Mestre-Sala e Porta-Bandeira
A fantasia do casal remetia a uma das histórias mais emblemáticas de Jericoacoara, paraíso litorâneo cearense e uma das paisagens desenhadas nas “telas de reminiscências” de José de Alencar descritas no livro “O nosso cancioneiro”. A vestimenta do casal reproduziu a lenda da Princesa Encantada de Jericoacoara. Dandara Ventapane vestiu o figurino que aproximava sua imagem à iconografia da donzela metade mulher, metade serpente. Phelipe Lemos, um príncipe medieval que remetia à própria história de Jericoacoara.A apresentação da dupla foi arrebatadora, carregada de garra e um entrosamento que os coloca entre os melhores casais do Grupo Especial. Phelipe deslizou pela pista, acompanhando uma Dandara estonteante, sempre com o sorriso no rosto. Uma atuação de almanaque.
Harmonia
Desempenho muito bom da União da Ilha no quesito. Mesmo com fantasias grandes e volumosas a escola cantou forte o samba, do início ao fim. No trecho final do desfile o cansaço não abateu ninguém e o canto se mantinha forte como no início do desfile.
Samba-Enredo
O bom rendimento do samba deve-se a mais uma segura condução de Ito Melodia, o maior intérprete da história da União da Ilha. O samba derreteu as críticas sofridas servindo com perfeição no impulsionamento do desfile.
Evolução
Quesito que vem sendo um calcanhar de aquiles para a Ilha, a evolução novamente pode ser punida. No primeiro módulo de julgamento, enquanto a bateria se apresentava, a ala da frente seguiu pela avenida abrindo um buraco.
Mas o quesito não enfrentou outros problemas graves. As alas passaram soltas. A movimentação de entrada no recuo foi perfeita, com os passistas passando por dentro da bateria. A escola conseguiu finalizar seu desfile dois minutos abaixo do tempo máximo permitido.
Enredo
A Ilha iniciou a contagem do enredo em um setor com lendas e mistérios do Ceará, com as apresentações de casal e comissão de frente.
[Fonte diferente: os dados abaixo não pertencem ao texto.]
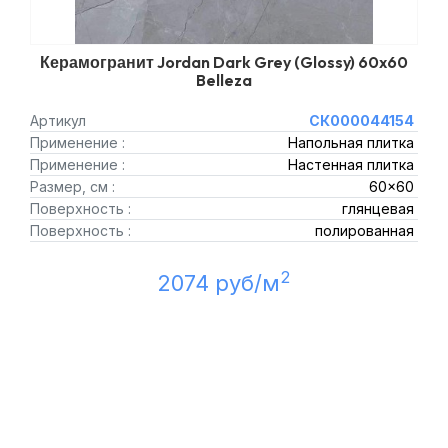
Керамогранит Jordan Dark Grey (Glossy) 60x60
Belleza
Артикул
СК000044154
Применение :
Напольная плитка
Применение :
Настенная плитка
Размер, см :
60x60
Поверхность :
глянцевая
Поверхность :
полированная
2
2074 руб/м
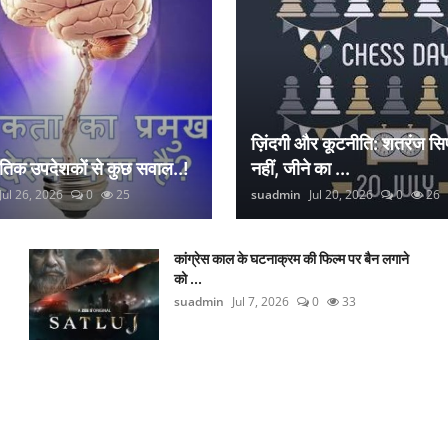
ज़िंदगी और कूटनीति: शतरंज सिर
नैतिक उपदेशकों से कुछ सवाल..!
नहीं, जीने का ...
Jul 26, 2026
0
25
suadmin
Jul 20, 2026
0
26
कांग्रेस काल के घटनाक्रम की फिल्म पर बैन लगाने
को ...
suadmin
Jul 7, 2026
0
33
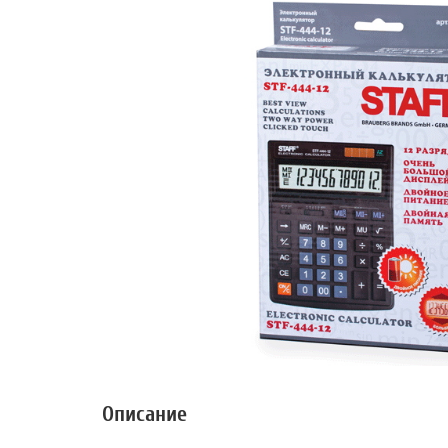
Описание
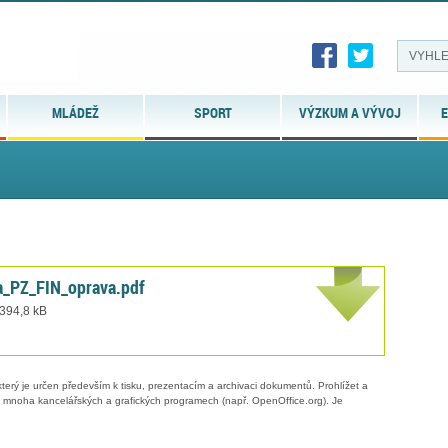
MLÁDEŽ
SPORT
VÝZKUM A VÝVOJ
E
la_PZ_FIN_oprava.pdf
 394,8 kB
erý je určen především k tisku, prezentacím a archivaci dokumentů. Prohlížet a
 v mnoha kancelářských a grafických programech (např. OpenOffice.org). Je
Além de arrebatadoras, as apresentações tiveram uma leitura para o público compreender. No segundo setor, Severo Luzardo trouxe os aspectos da culinária cearense, com alas muito bem claras. A terceira parte do desfile trazia as festas populares do estado. No quarto setor as belezas naturais do estado e na finalização do desfile a moda cearense e a mensagem de que as novas tecnologias podem caminhar ao lado da modernidade. Setores muito bem defendidos e um enredo de fácil assimilação.
Fantasias
Severo Luzardo desfilou muito bom gosto com um conjunto muito bem feito. O carnavalesco da União da Ilha tem uma grande experiência como figurinista de TV e isso certamente o ajuda bastante na hora de construir os figurinos. As roupas tinham detalhes de muita beleza e ao mesmo temo uma leitura simples para a compreensão do enredo.
Alegorias
O conjunto não foi irregular como costuma acontecer, com o abre-alas imponente e os demais carros mal feitos. A primeira alegoria da Ilha trazia palhas da Carnaúba e uma escultura enorme de um dragão no topo do carro. Outra alegoria em destaque foi a quarta, que trazia um enorme fóssil, em alusão ao sítio arqueológico do sertão do Cariri. O conjunto se encerrou com um carro que trazia o lirismo de uma rendeira e a energia eólica, que fazia girar as rendas preparadas por ela.
Outros destaques
A passagem da Ilha levantou a Sapucaí e a escola deixou a avenida ovacionada pelo público. A bateria, na estreia dos mestres Keko e Marcelo, fez uma paradinha ousada, interrompendo os demais naipes para exibir ritmistas à frente tocando triângulo. A apoteótica exibição da comissão de frente ficará para a memória eterna dos desfiles da escola. As baianas devem disputar os principais prêmios do carnaval, pois era lindíssima.